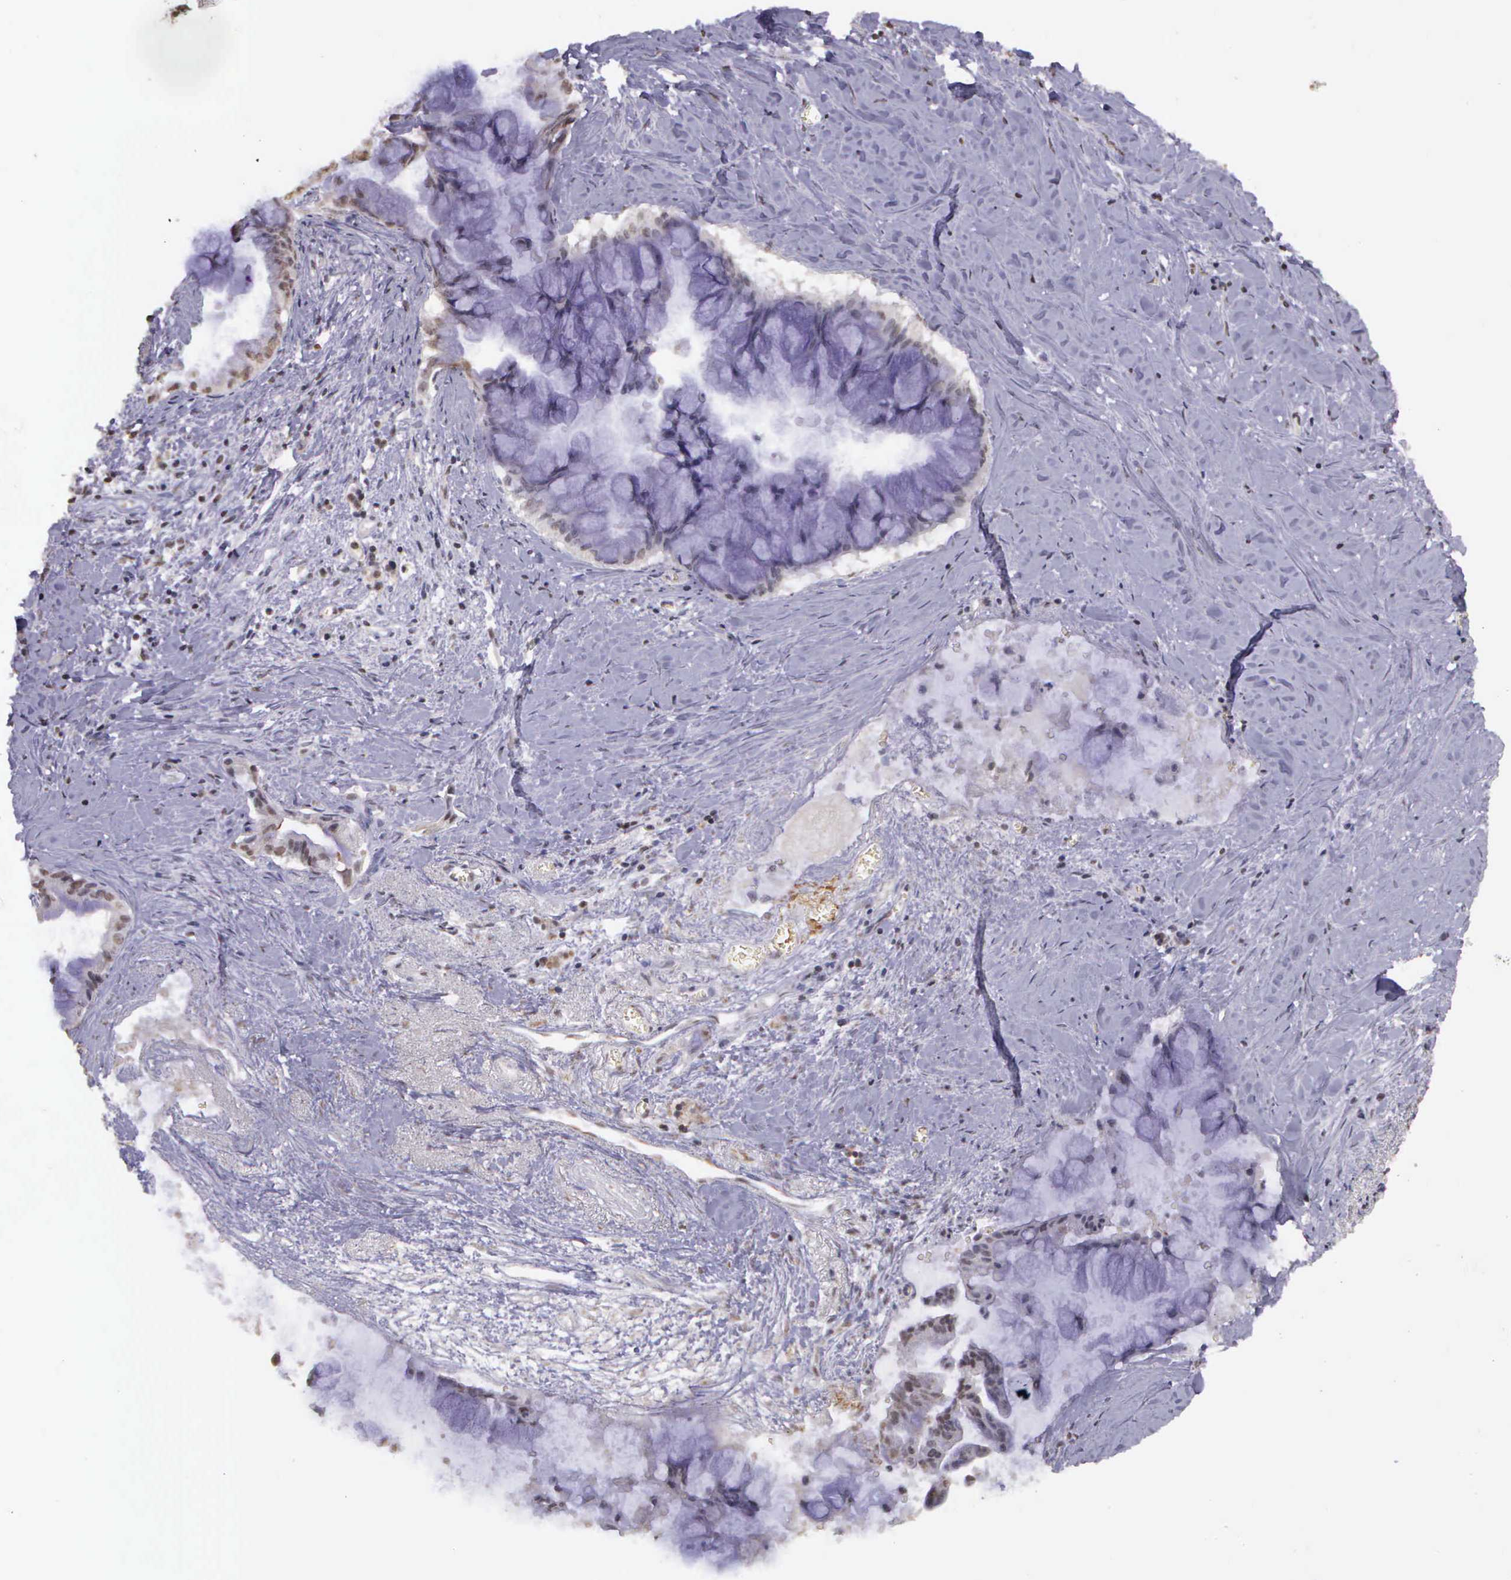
{"staining": {"intensity": "negative", "quantity": "none", "location": "none"}, "tissue": "pancreatic cancer", "cell_type": "Tumor cells", "image_type": "cancer", "snomed": [{"axis": "morphology", "description": "Adenocarcinoma, NOS"}, {"axis": "topography", "description": "Pancreas"}], "caption": "The photomicrograph displays no significant positivity in tumor cells of pancreatic cancer.", "gene": "ARMCX5", "patient": {"sex": "male", "age": 59}}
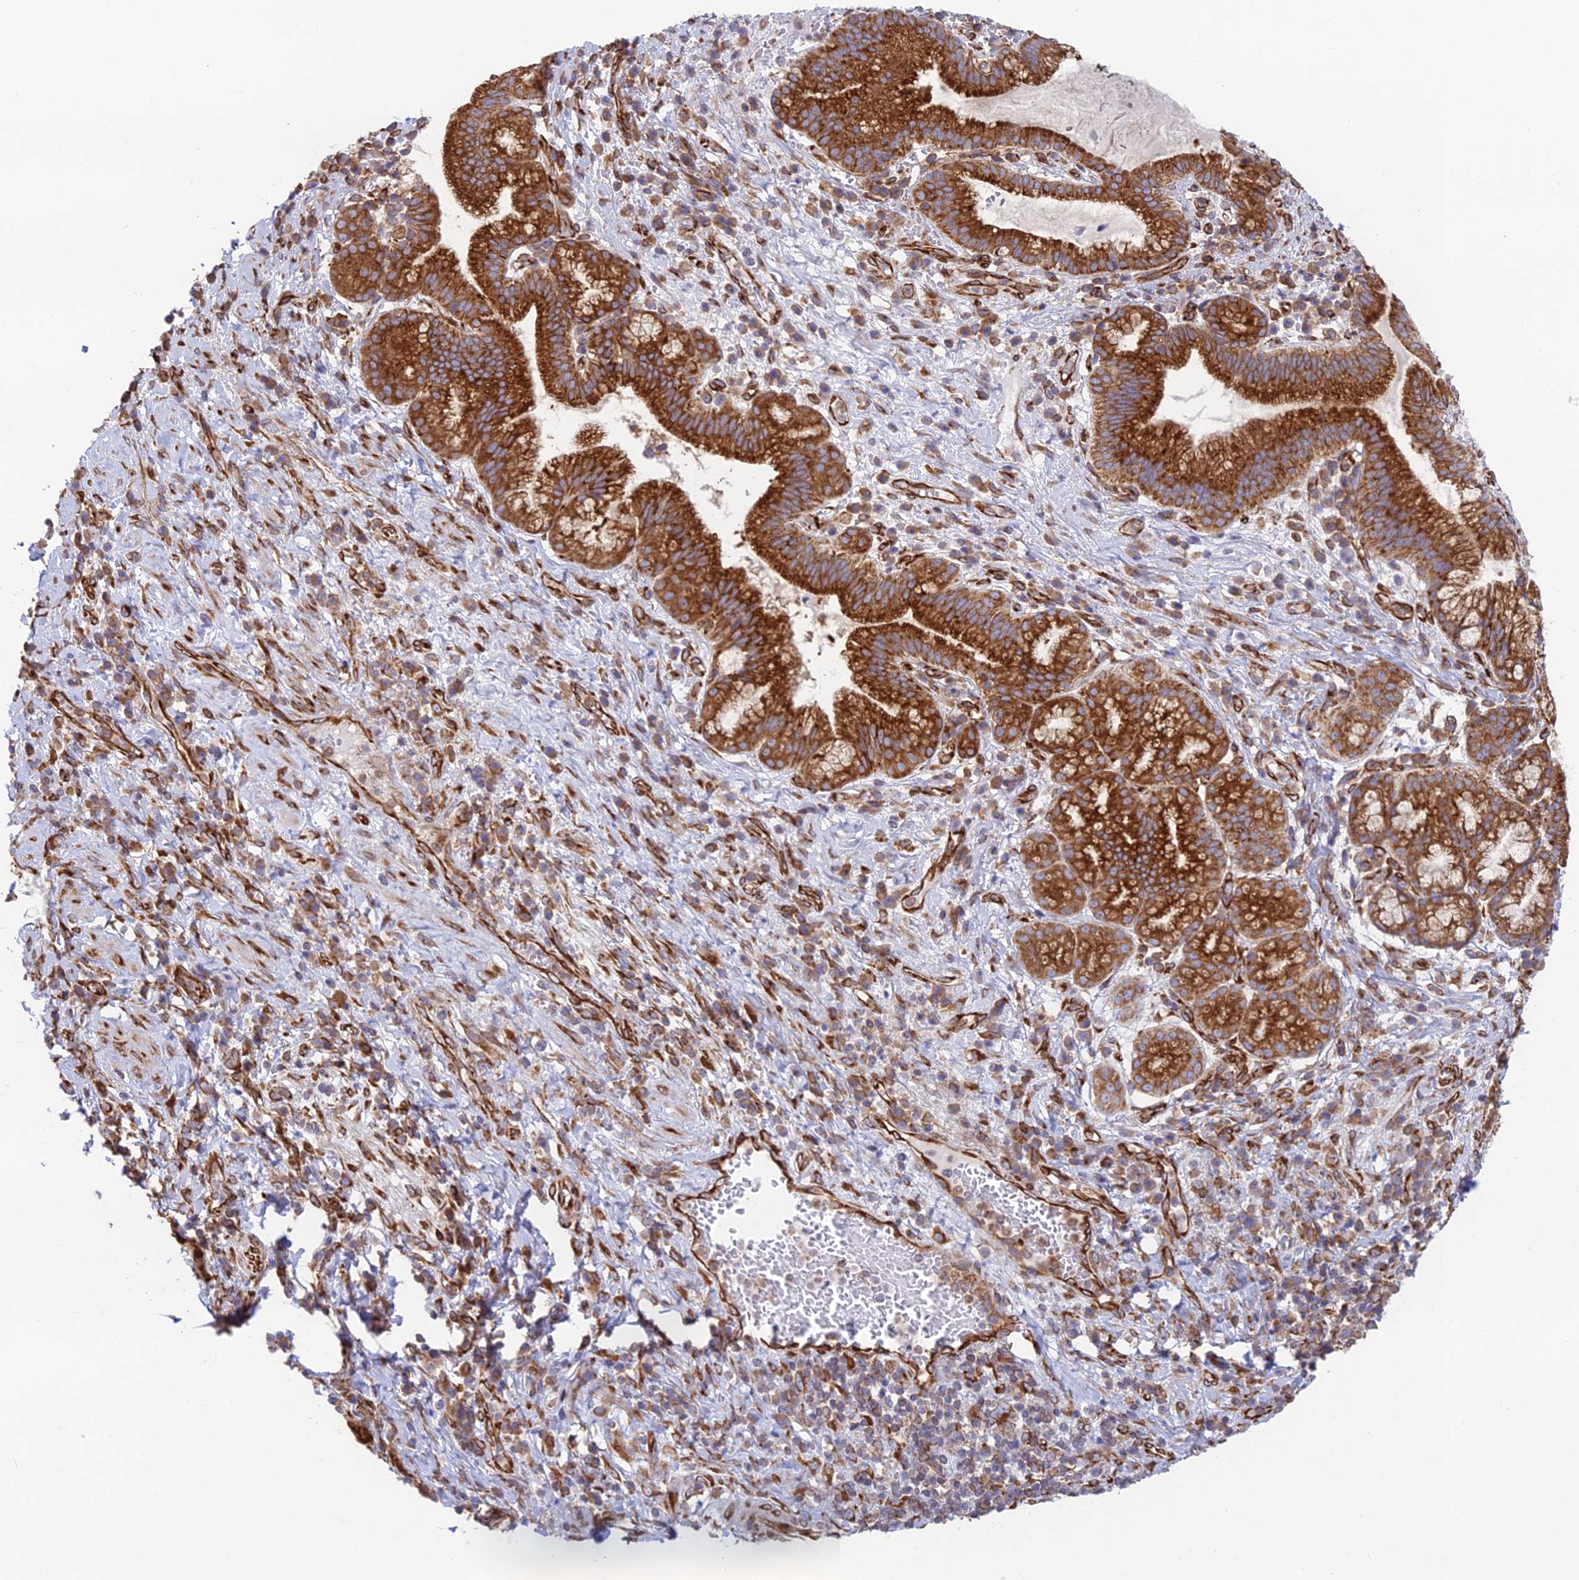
{"staining": {"intensity": "strong", "quantity": ">75%", "location": "cytoplasmic/membranous"}, "tissue": "pancreatic cancer", "cell_type": "Tumor cells", "image_type": "cancer", "snomed": [{"axis": "morphology", "description": "Adenocarcinoma, NOS"}, {"axis": "topography", "description": "Pancreas"}], "caption": "This is an image of immunohistochemistry staining of pancreatic cancer, which shows strong positivity in the cytoplasmic/membranous of tumor cells.", "gene": "CCDC69", "patient": {"sex": "male", "age": 72}}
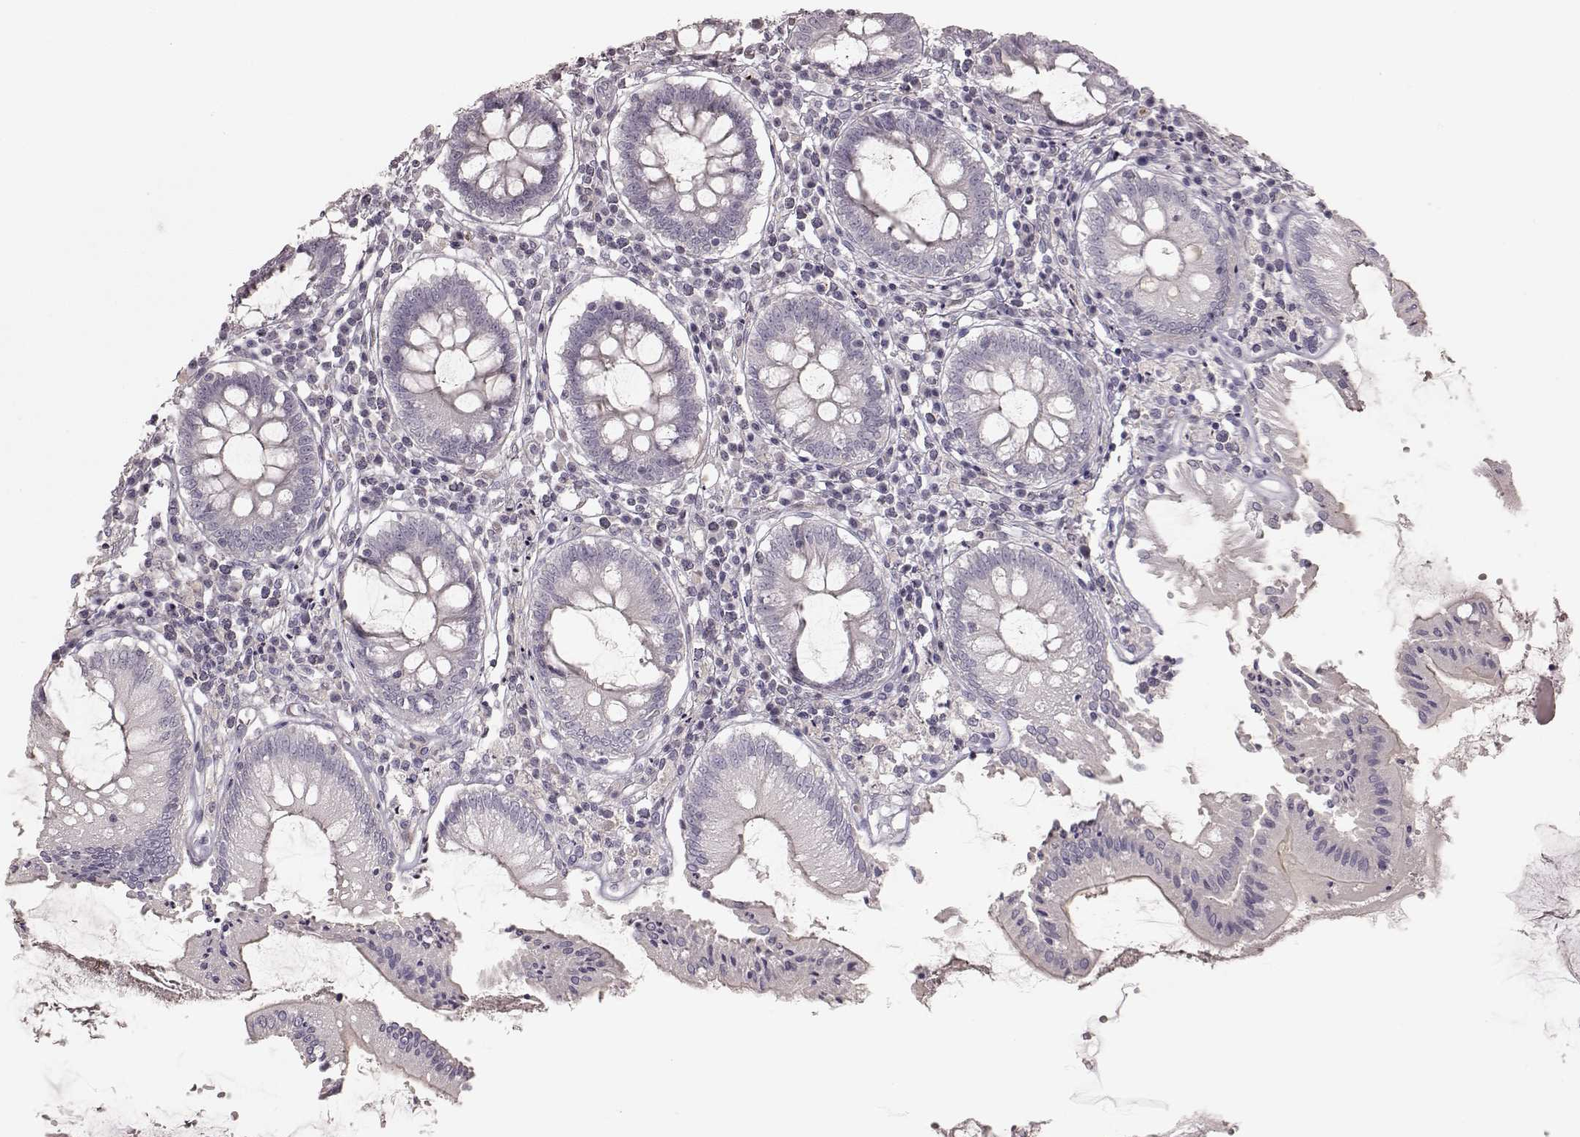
{"staining": {"intensity": "negative", "quantity": "none", "location": "none"}, "tissue": "colon", "cell_type": "Endothelial cells", "image_type": "normal", "snomed": [{"axis": "morphology", "description": "Normal tissue, NOS"}, {"axis": "morphology", "description": "Adenocarcinoma, NOS"}, {"axis": "topography", "description": "Colon"}], "caption": "IHC of normal colon displays no expression in endothelial cells.", "gene": "PRLHR", "patient": {"sex": "male", "age": 83}}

────────────────────────────────────────

**EXERCISE:**
Give the data above again, exactly, with every picture removed.

**PROBLEM SOLUTION:**
{"staining": {"intensity": "negative", "quantity": "none", "location": "none"}, "tissue": "pancreatic cancer", "cell_type": "Tumor cells", "image_type": "cancer", "snomed": [{"axis": "morphology", "description": "Adenocarcinoma, NOS"}, {"axis": "topography", "description": "Pancreas"}], "caption": "The photomicrograph displays no significant positivity in tumor cells of pancreatic cancer.", "gene": "ARMCX5", "patient": {"sex": "male", "age": 59}}
{"staining": {"intensity": "strong", "quantity": ">75%", "location": "cytoplasmic/membranous"}, "tissue": "pancreatic cancer", "cell_type": "Tumor cells", "image_type": "cancer", "snomed": [{"axis": "morphology", "description": "Adenocarcinoma, NOS"}, {"axis": "topography", "description": "Pancreas"}], "caption": "This is an image of immunohistochemistry staining of pancreatic cancer, which shows strong positivity in the cytoplasmic/membranous of tumor cells.", "gene": "CCDC69", "patient": {"sex": "male", "age": 72}}
{"staining": {"intensity": "negative", "quantity": "none", "location": "none"}, "tissue": "colon", "cell_type": "Endothelial cells", "image_type": "normal", "snomed": [{"axis": "morphology", "description": "Normal tissue, NOS"}, {"axis": "morphology", "description": "Adenocarcinoma, NOS"}, {"axis": "topography", "description": "Colon"}], "caption": "IHC of normal colon displays no expression in endothelial cells.", "gene": "PRLHR", "patient": {"sex": "male", "age": 83}}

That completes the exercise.